• Problem to work on
Repeat every line of the dataset rows below word for word, leaving out the pictures.

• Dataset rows
☆ ☆ ☆ ☆

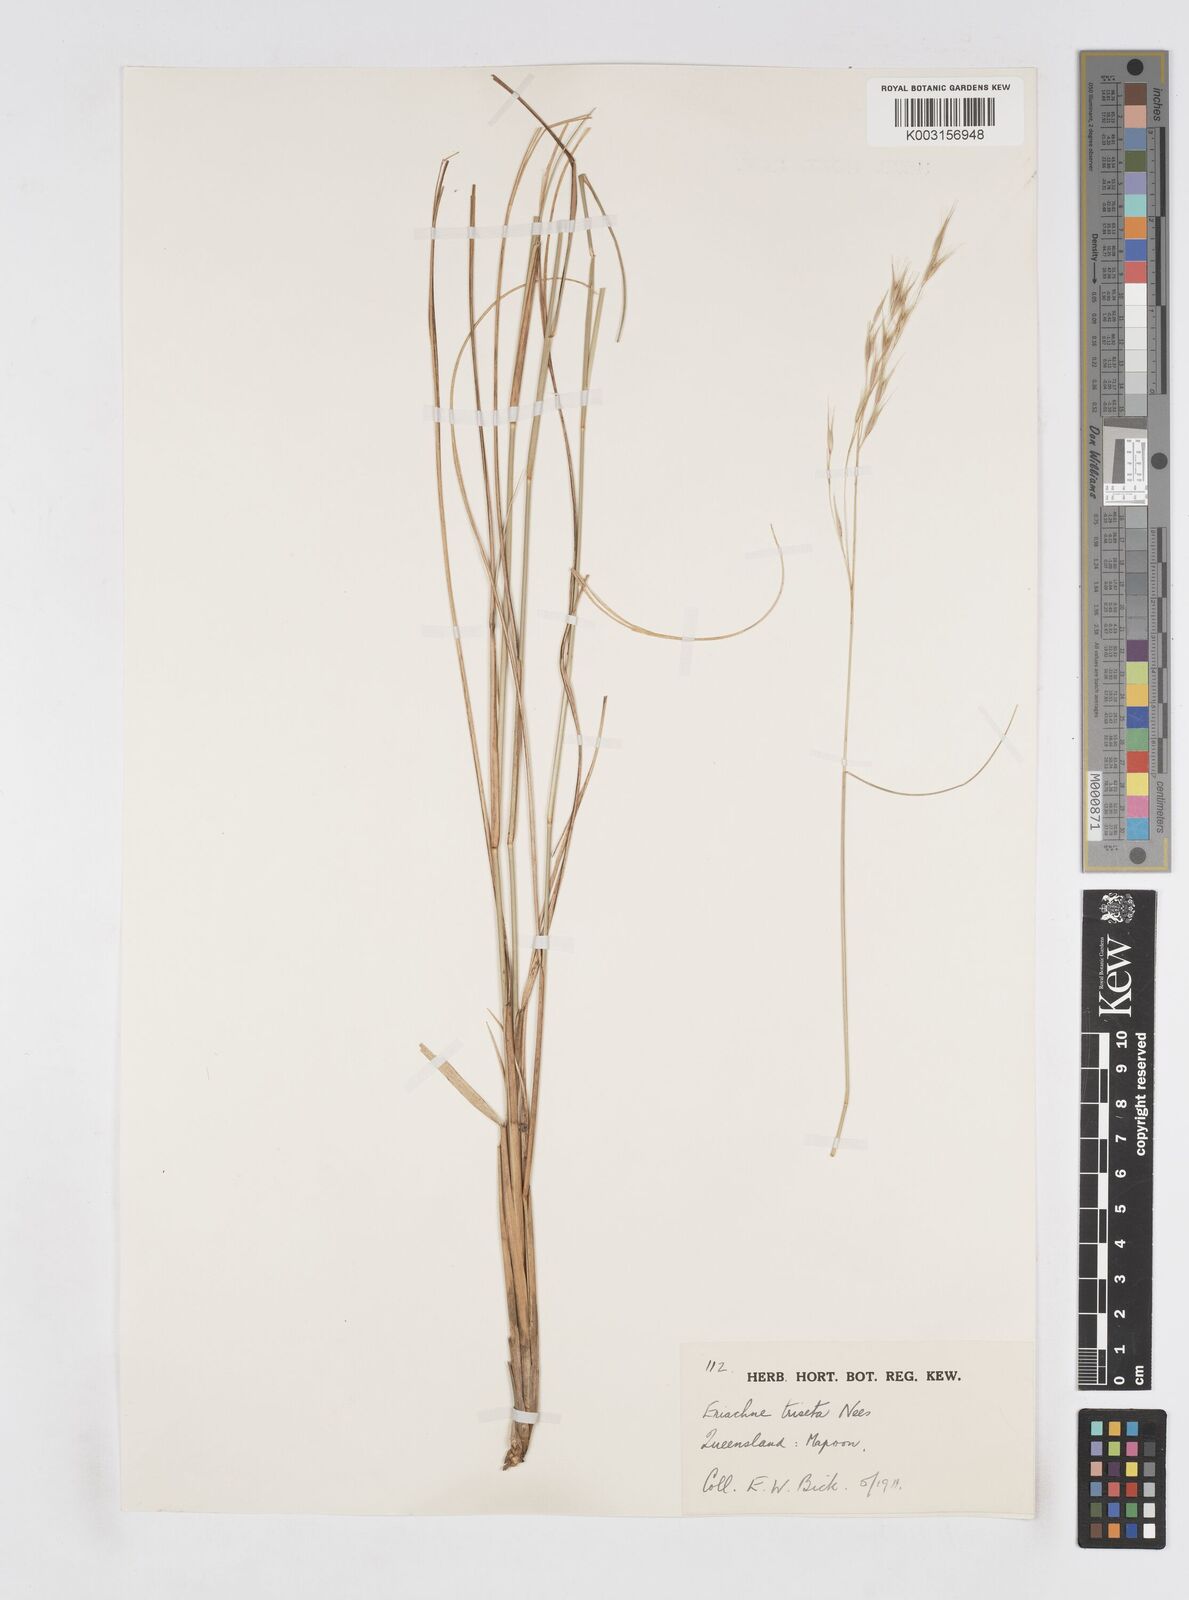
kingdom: Plantae
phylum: Tracheophyta
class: Liliopsida
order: Poales
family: Poaceae
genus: Eriachne
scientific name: Eriachne triseta
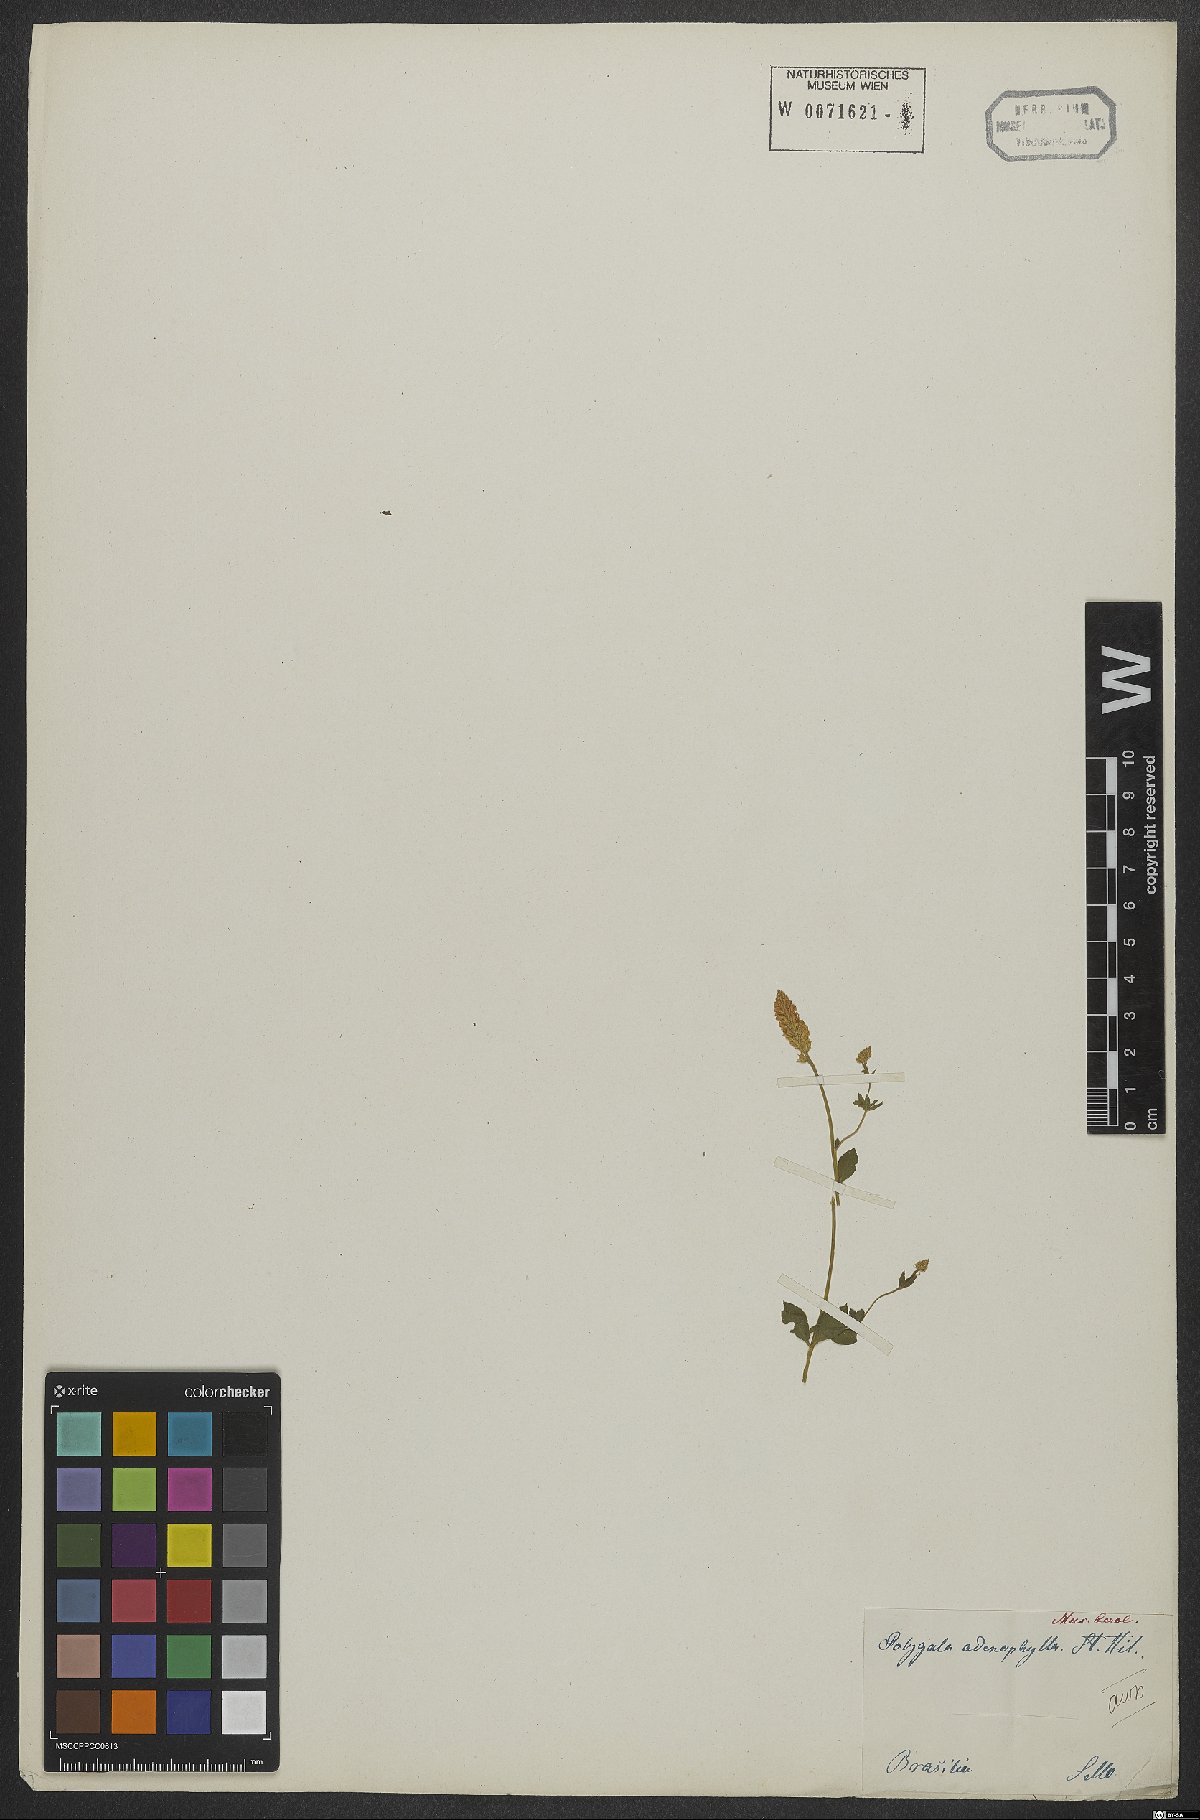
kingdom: Plantae
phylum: Tracheophyta
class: Magnoliopsida
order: Fabales
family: Polygalaceae
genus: Polygala
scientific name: Polygala adenophylla
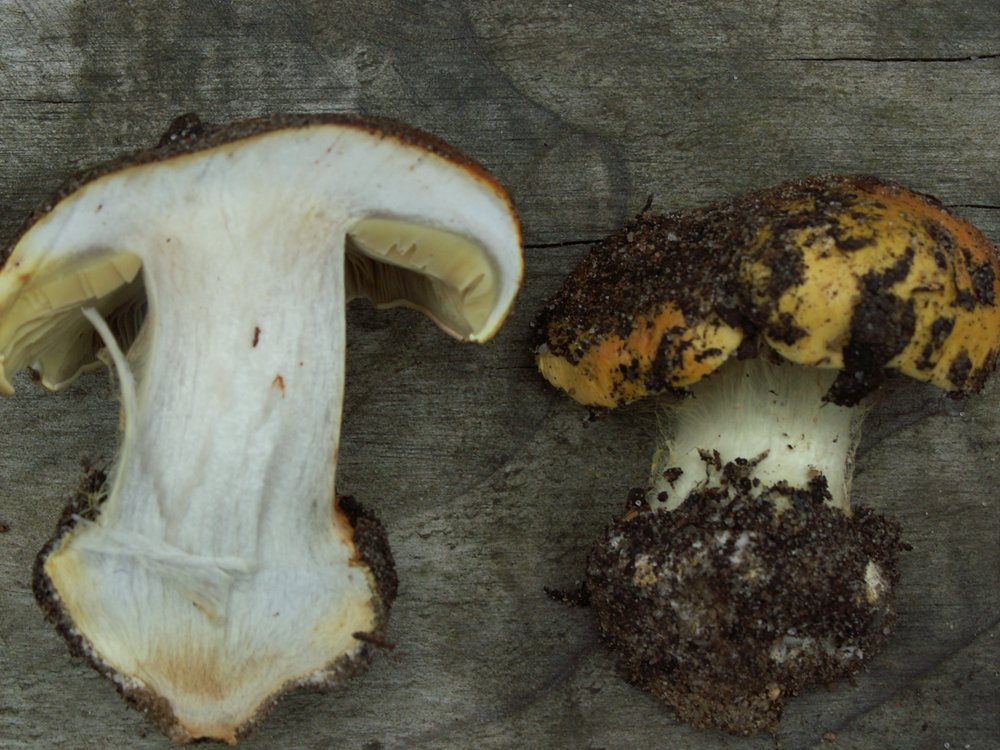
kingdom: Fungi
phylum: Basidiomycota
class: Agaricomycetes
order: Agaricales
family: Cortinariaceae
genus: Cortinarius
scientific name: Cortinarius bergeronii
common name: prægtig slørhat
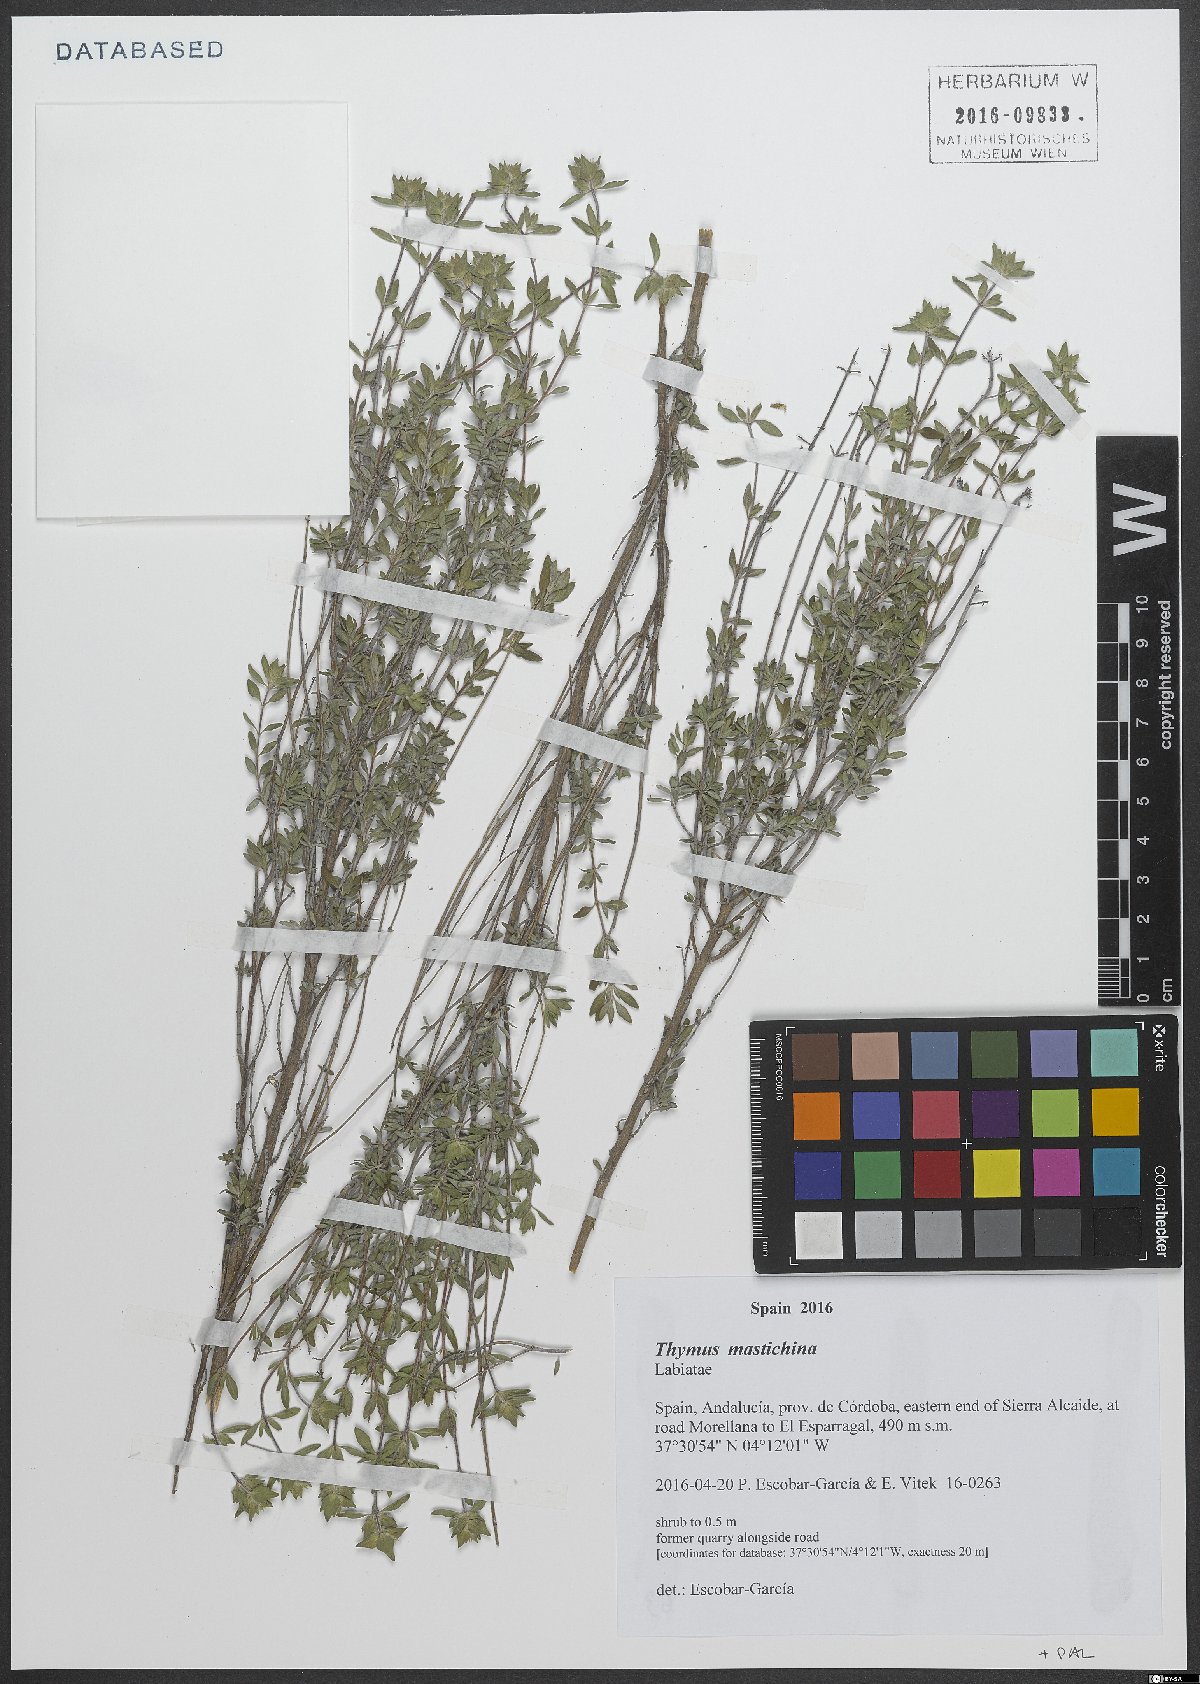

☆ ☆ ☆ ☆

• Response for this exercise
kingdom: Plantae
phylum: Tracheophyta
class: Liliopsida
order: Poales
family: Poaceae
genus: Eriachne
scientific name: Eriachne triseta
kingdom: Plantae
phylum: Tracheophyta
class: Magnoliopsida
order: Fabales
family: Polygalaceae
genus: Polygala
scientific name: Polygala adenophylla
kingdom: Fungi
phylum: Basidiomycota
class: Agaricomycetes
order: Agaricales
family: Cortinariaceae
genus: Cortinarius
scientific name: Cortinarius bergeronii
common name: prægtig slørhat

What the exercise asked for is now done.